Michael Zwerlingkomy(am), ksco(am) Santa Cruz, Calif. 9/17/2000 08:00:00 PM Eastern
Michael Zwerling has found a way to support his KOMY(AM) Santa Cruz, Calif., station. When advertising is scarce, he keeps the station, which offers mostly local programming, on the air with the proceeds of an infomercial on his ksco(am), which airs mostly syndicated talk shows.
It used to be that ksco was mostly local, too. "We prided ourselves on being something like 90% local," he says. But it never made any money. Zwerling funded its operations from the proceeds of his real estate business, which he no longer operates.
Zwerling stumbled upon a way to make radio pay in September 1996, when he agreed to air an infomercial for mineral supplements during ksco 's "prime time": noon weekdays. But instead of selling the airtime to the producer of Dead Doctors Don't Lie, Zwerling asked for half the show's proceeds.
The deal was so profitable that, within six months, Zwerling says, revenue from this "nontraditional" source exceeded that from on-air advertising.
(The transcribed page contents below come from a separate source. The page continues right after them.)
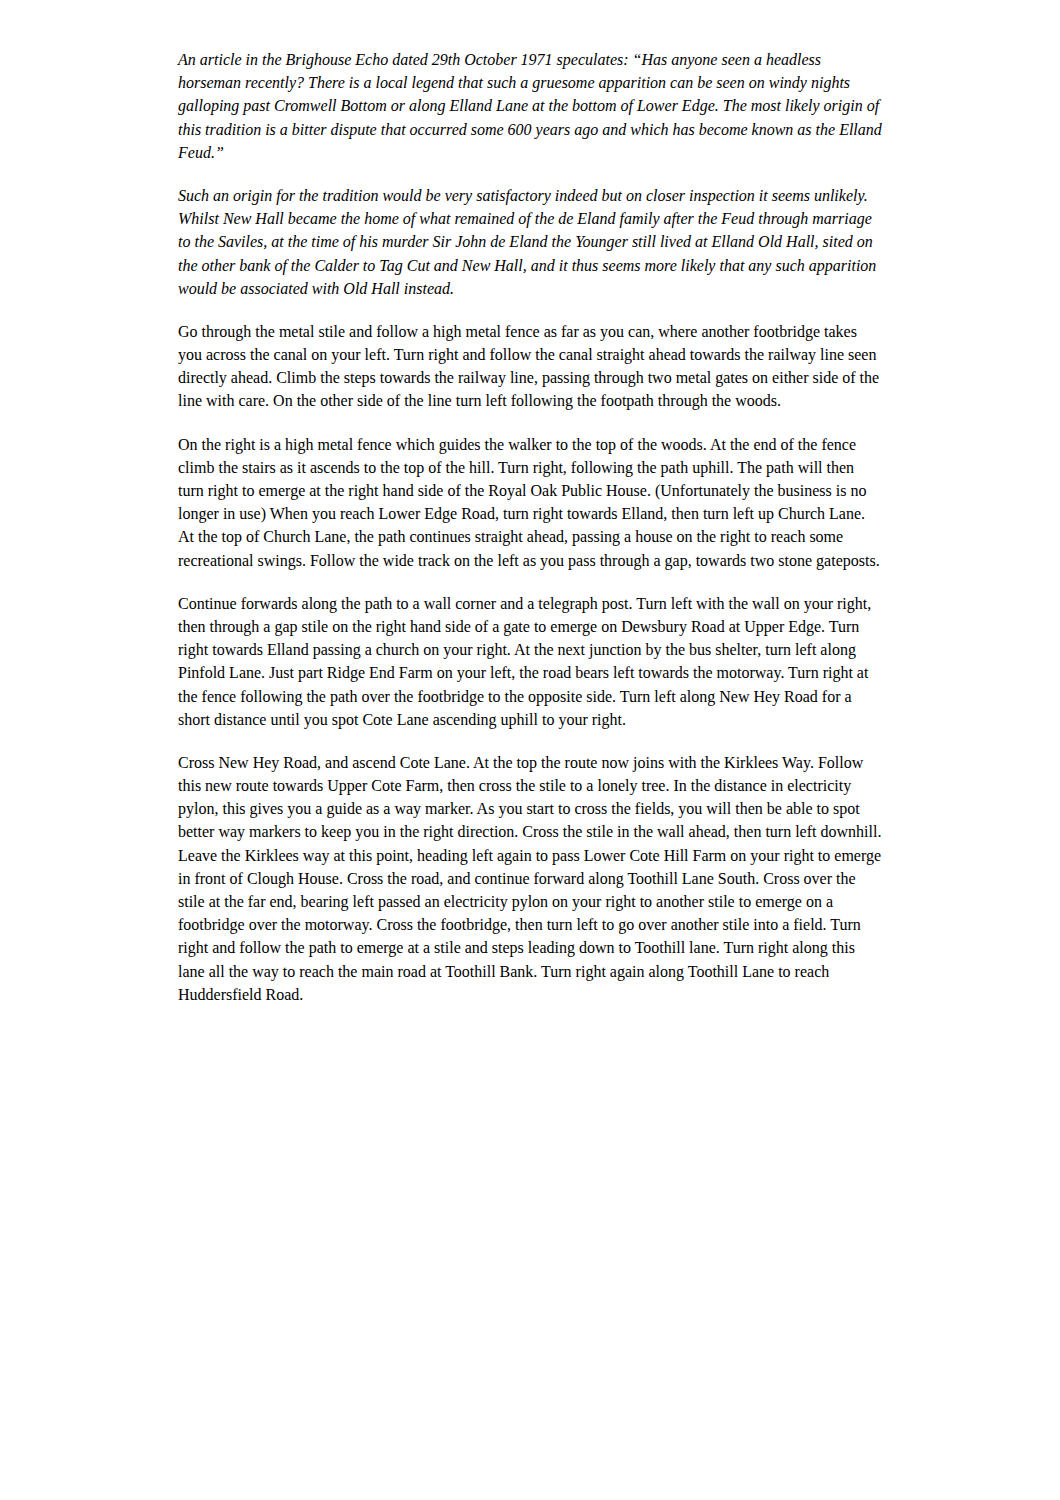An article in the Brighouse Echo dated 29th October 1971 speculates: “Has anyone seen a headless horseman recently? There is a local legend that such a gruesome apparition can be seen on windy nights galloping past Cromwell Bottom or along Elland Lane at the bottom of Lower Edge. The most likely origin of this tradition is a bitter dispute that occurred some 600 years ago and which has become known as the Elland Feud.”
Such an origin for the tradition would be very satisfactory indeed but on closer inspection it seems unlikely. Whilst New Hall became the home of what remained of the de Eland family after the Feud through marriage to the Saviles, at the time of his murder Sir John de Eland the Younger still lived at Elland Old Hall, sited on the other bank of the Calder to Tag Cut and New Hall, and it thus seems more likely that any such apparition would be associated with Old Hall instead.
Go through the metal stile and follow a high metal fence as far as you can, where another footbridge takes you across the canal on your left. Turn right and follow the canal straight ahead towards the railway line seen directly ahead. Climb the steps towards the railway line, passing through two metal gates on either side of the line with care. On the other side of the line turn left following the footpath through the woods.
On the right is a high metal fence which guides the walker to the top of the woods. At the end of the fence climb the stairs as it ascends to the top of the hill. Turn right, following the path uphill. The path will then turn right to emerge at the right hand side of the Royal Oak Public House. (Unfortunately the business is no longer in use) When you reach Lower Edge Road, turn right towards Elland, then turn left up Church Lane. At the top of Church Lane, the path continues straight ahead, passing a house on the right to reach some recreational swings. Follow the wide track on the left as you pass through a gap, towards two stone gateposts.
Continue forwards along the path to a wall corner and a telegraph post. Turn left with the wall on your right, then through a gap stile on the right hand side of a gate to emerge on Dewsbury Road at Upper Edge. Turn right towards Elland passing a church on your right. At the next junction by the bus shelter, turn left along Pinfold Lane. Just part Ridge End Farm on your left, the road bears left towards the motorway. Turn right at the fence following the path over the footbridge to the opposite side. Turn left along New Hey Road for a short distance until you spot Cote Lane ascending uphill to your right.
Cross New Hey Road, and ascend Cote Lane. At the top the route now joins with the Kirklees Way. Follow this new route towards Upper Cote Farm, then cross the stile to a lonely tree. In the distance in electricity pylon, this gives you a guide as a way marker. As you start to cross the fields, you will then be able to spot better way markers to keep you in the right direction. Cross the stile in the wall ahead, then turn left downhill. Leave the Kirklees way at this point, heading left again to pass Lower Cote Hill Farm on your right to emerge in front of Clough House. Cross the road, and continue forward along Toothill Lane South. Cross over the stile at the far end, bearing left passed an electricity pylon on your right to another stile to emerge on a footbridge over the motorway. Cross the footbridge, then turn left to go over another stile into a field. Turn right and follow the path to emerge at a stile and steps leading down to Toothill lane. Turn right along this lane all the way to reach the main road at Toothill Bank. Turn right again along Toothill Lane to reach Huddersfield Road.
He bought satellite time and started selling other stations on Dead Doctors and its revenue-sharing plan. About 130 stations have signed on, and Zwerling is developing programs for other products. "When the big boys discover this concept," he predicts, "it's gonna revolutionize the radio industry."
The consolidation that has already revolutionized the industry hit Zwerling's market hard. The top 10 stations in Monterey/Salinas, Calif., are owned by five major groups (Clear Channel alone has four of the top 10; its 29%-owned Hispanic Broadcasting owns another). There is one independent left in the top 10, classical KBOQ(FM) at No. 5.
But, when purchasing then-dark komy in 1997, Zwerling resolved to keep local programming alive. He shifted ksco's local offerings to komy, which has the weaker signal. About 60% of komy's programming now is local news and talk, while ksco offers mostly syndicated talkers, including those of Rush Limbaugh and Dr. Laura Schlessinger.
komy is "a money-loser-big-time," Zwerling says. "We do it just because we want to, not because it's profitable."